## REQUIREMENT
Although the entries contain pictures, the copy should hold only their exact text.

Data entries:
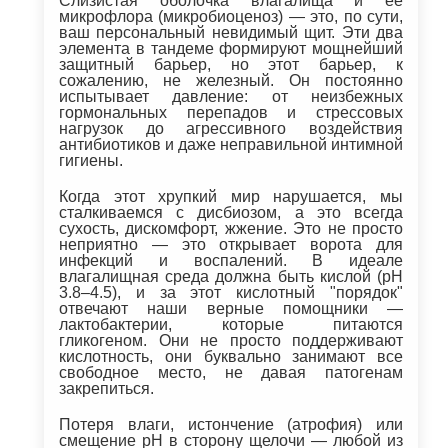
Слизистая оболочка влагалища и её
микрофлора (микробиоценоз) — это, по сути,
ваш персональный невидимый щит. Эти два
элемента в тандеме формируют мощнейший
защитный барьер, но этот барьер, к
сожалению, не железный. Он постоянно
испытывает давление: от неизбежных
гормональных перепадов и стрессовых
нагрузок до агрессивного воздействия
антибиотиков и даже неправильной интимной
гигиены.
Когда этот хрупкий мир нарушается, мы
сталкиваемся с дисбиозом, а это всегда
сухость, дискомфорт, жжение. Это не просто
неприятно — это открывает ворота для
инфекций и воспалений. В идеале
влагалищная среда должна быть кислой (pH
3.8–4.5), и за этот кислотный "порядок"
отвечают наши верные помощники —
лактобактерии, которые питаются
гликогеном. Они не просто поддерживают
кислотность, они буквально занимают все
свободное место, не давая патогенам
закрепиться.
Потеря влаги, истончение (атрофия) или
смещение pH в сторону щелочи — любой из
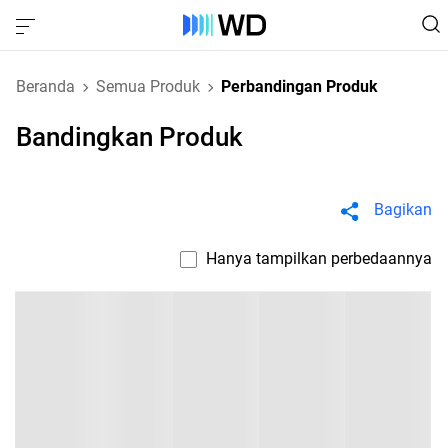
Beranda
Semua Produk
Perbandingan Produk
Bandingkan Produk
Bagikan
Hanya tampilkan perbedaannya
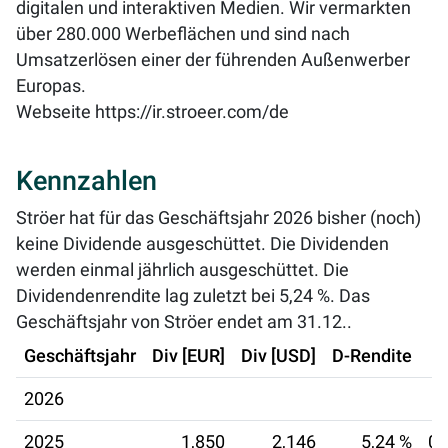
digitalen und interaktiven Medien. Wir vermarkten
über 280.000 Werbeflächen und sind nach
Umsatzerlösen einer der führenden Außenwerber
Europas.
Webseite
https://ir.stroeer.com/de
Kennzahlen
Ströer hat für das Geschäftsjahr 2026 bisher (noch)
keine Dividende ausgeschüttet. Die Dividenden
werden einmal jährlich ausgeschüttet. Die
Dividendenrendite lag zuletzt bei
5,24 %
. Das
Geschäftsjahr von Ströer endet am 31.12..
Geschäftsjahr
Div [EUR]
Div [USD]
D-Rendite
2026
2025
1,850
2,146
5,24 %
04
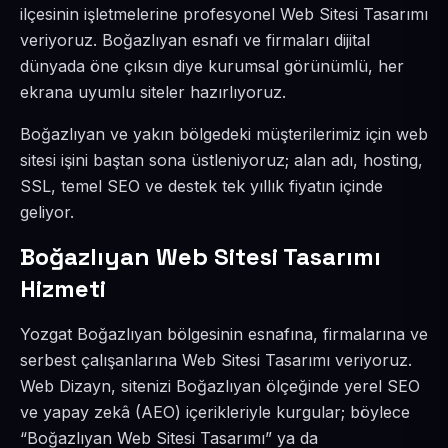
ilçesinin işletmelerine profesyonel Web Sitesi Tasarımı
veriyoruz. Boğazlıyan esnafı ve firmaları dijital
dünyada öne çıksın diye kurumsal görünümlü, her
ekrana uyumlu siteler hazırlıyoruz.
Boğazlıyan ve yakın bölgedeki müşterilerimiz için web
sitesi işini baştan sona üstleniyoruz; alan adı, hosting,
SSL, temel SEO ve destek tek yıllık fiyatın içinde
geliyor.
Boğazlıyan Web Sitesi Tasarımı
Hizmeti
Yozgat Boğazlıyan bölgesinin esnafına, firmalarına ve
serbest çalışanlarına Web Sitesi Tasarımı veriyoruz.
Web Dizayn, sitenizi Boğazlıyan ölçeğinde yerel SEO
ve yapay zekâ (AEO) içerikleriyle kurgular; böylece
“Boğazlıyan Web Sitesi Tasarımı” ya da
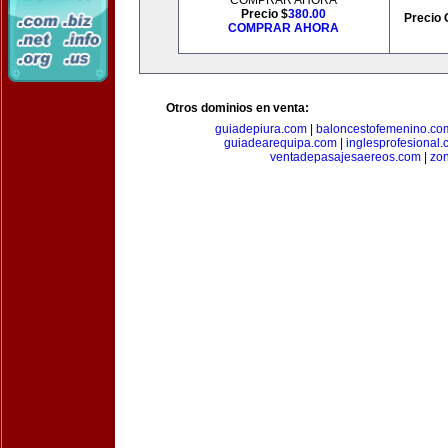
COMPRAR AHORA
Precio $
380.00
Precio 
COMPRAR AHORA
Otros dominios en venta:
guiadepiura.com
|
baloncestofemenino.co
guiadearequipa.com
|
inglesprofesional
ventadepasajesaereos.com
|
zon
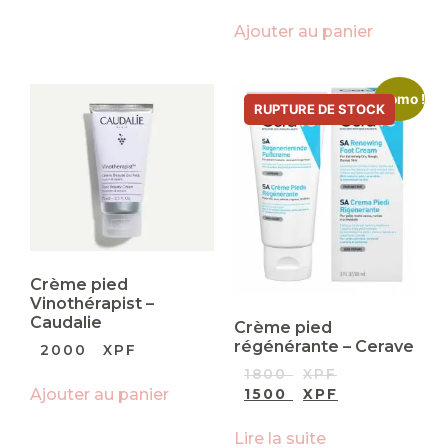
Ajouter au panier
Promo !
Crème pied
Vinothérapist –
Caudalie
Crème pied
régénérante – Cerave
2000
XPF
1800
XPF
Ajouter au panier
1500
XPF
Lire la suite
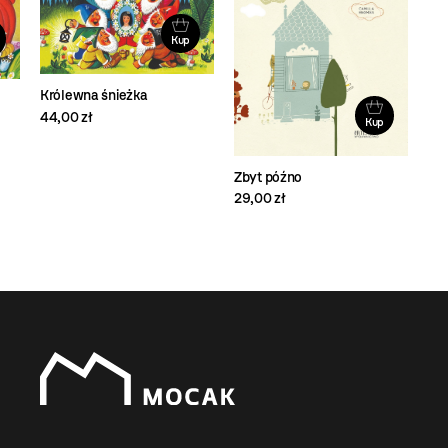
Kup
Królewna śnieżka
44,00 zł
Kup
Zbyt późno
29,00 zł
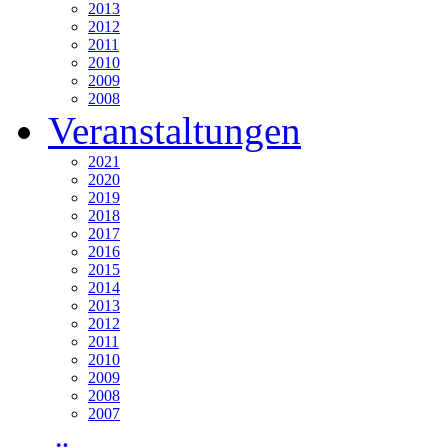
2013
2012
2011
2010
2009
2008
Veranstaltungen
2021
2020
2019
2018
2017
2016
2015
2014
2013
2012
2011
2010
2009
2008
2007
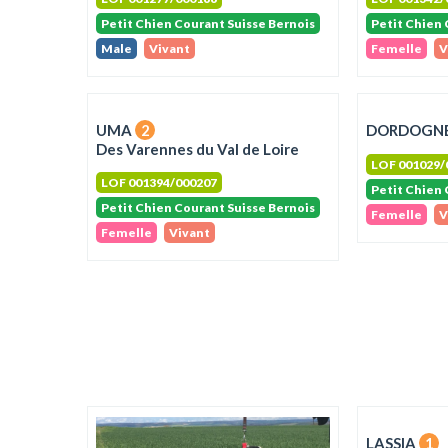
Petit Chien Courant Suisse Bernois
Petit Chien 
Male
Vivant
Femelle
V
UMA
2
DORDOGN
Des Varennes du Val de Loire
LOF 001029/
LOF 001394/000207
Petit Chien 
Petit Chien Courant Suisse Bernois
Femelle
V
Femelle
Vivant
LASSIA
1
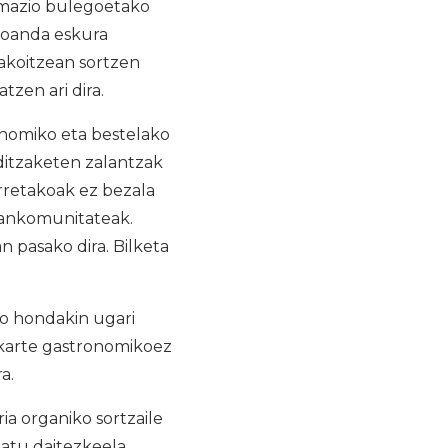
ormazio bulegoetako
 joanda eskura
akoitzean sortzen
zen ari dira.
onomiko eta bestelako
ditzaketen zalantzak
arretakoak ez bezala
Mankomunitateak.
n pasako dira. Bilketa
ko hondakin ugari
elkarte gastronomikoez
a.
ia organiko sortzaile
liatu daitezkeela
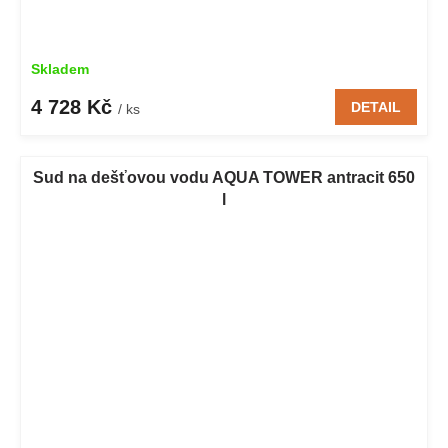
Skladem
4 728 Kč
DETAIL
/ ks
Sud na dešťovou vodu AQUA TOWER antracit 650
l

## EXPECTED OUTPUT
Слизистая оболочка влагалища и её
микрофлора (микробиоценоз) — это, по сути,
ваш персональный невидимый щит. Эти два
элемента в тандеме формируют мощнейший
защитный барьер, но этот барьер, к
сожалению, не железный. Он постоянно
испытывает давление: от неизбежных
гормональных перепадов и стрессовых
нагрузок до агрессивного воздействия
антибиотиков и даже неправильной интимной
гигиены.
Когда этот хрупкий мир нарушается, мы
сталкиваемся с дисбиозом, а это всегда
сухость, дискомфорт, жжение. Это не просто
неприятно — это открывает ворота для
инфекций и воспалений. В идеале
влагалищная среда должна быть кислой (pH
3.8–4.5), и за этот кислотный "порядок"
отвечают наши верные помощники —
лактобактерии, которые питаются
гликогеном. Они не просто поддерживают
кислотность, они буквально занимают все
свободное место, не давая патогенам
закрепиться.
Потеря влаги, истончение (атрофия) или
смещение pH в сторону щелочи — любой из
Beranda
Semua Produk
Perbandingan Produk
Bandingkan Produk
Bagikan
Hanya tampilkan perbedaannya
digitalen und interaktiven Medien. Wir vermarkten
über 280.000 Werbeflächen und sind nach
Umsatzerlösen einer der führenden Außenwerber
Europas.
Webseite
https://ir.stroeer.com/de
Kennzahlen
Ströer hat für das Geschäftsjahr 2026 bisher (noch)
keine Dividende ausgeschüttet. Die Dividenden
werden einmal jährlich ausgeschüttet. Die
Dividendenrendite lag zuletzt bei
5,24 %
. Das
Geschäftsjahr von Ströer endet am 31.12..
Geschäftsjahr
Div [EUR]
Div [USD]
D-Rendite
2026
2025
1,850
2,146
5,24 %
04
ilçesinin işletmelerine profesyonel Web Sitesi Tasarımı
veriyoruz. Boğazlıyan esnafı ve firmaları dijital
dünyada öne çıksın diye kurumsal görünümlü, her
ekrana uyumlu siteler hazırlıyoruz.
Boğazlıyan ve yakın bölgedeki müşterilerimiz için web
sitesi işini baştan sona üstleniyoruz; alan adı, hosting,
SSL, temel SEO ve destek tek yıllık fiyatın içinde
geliyor.
Boğazlıyan Web Sitesi Tasarımı
Hizmeti
Yozgat Boğazlıyan bölgesinin esnafına, firmalarına ve
serbest çalışanlarına Web Sitesi Tasarımı veriyoruz.
Web Dizayn, sitenizi Boğazlıyan ölçeğinde yerel SEO
ve yapay zekâ (AEO) içerikleriyle kurgular; böylece
“Boğazlıyan Web Sitesi Tasarımı” ya da
COMPRAR AHORA
Precio $
380.00
Precio 
COMPRAR AHORA
Otros dominios en venta:
guiadepiura.com
|
baloncestofemenino.co
guiadearequipa.com
|
inglesprofesional
ventadepasajesaereos.com
|
zon
Ajouter au panier
Promo !
Crème pied
Vinothérapist –
Caudalie
Crème pied
régénérante – Cerave
2000
XPF
1800
XPF
Ajouter au panier
1500
XPF
Lire la suite
Kup
Królewna śnieżka
44,00 zł
Kup
Zbyt późno
29,00 zł
2013
2012
2011
2010
2009
2008
Veranstaltungen
2021
2020
2019
2018
2017
2016
2015
2014
2013
2012
2011
2010
2009
2008
2007
Petit Chien Courant Suisse Bernois
Petit Chien 
Male
Vivant
Femelle
V
UMA
2
DORDOGN
Des Varennes du Val de Loire
LOF 001029/
LOF 001394/000207
Petit Chien 
Petit Chien Courant Suisse Bernois
Femelle
V
Femelle
Vivant
LASSIA
1
ormazio bulegoetako
 joanda eskura
akoitzean sortzen
zen ari dira.
onomiko eta bestelako
ditzaketen zalantzak
arretakoak ez bezala
Mankomunitateak.
n pasako dira. Bilketa
ko hondakin ugari
elkarte gastronomikoez
a.
ia organiko sortzaile
liatu daitezkeela
Skladem
4 728 Kč
DETAIL
/ ks
Sud na dešťovou vodu AQUA TOWER antracit 650
l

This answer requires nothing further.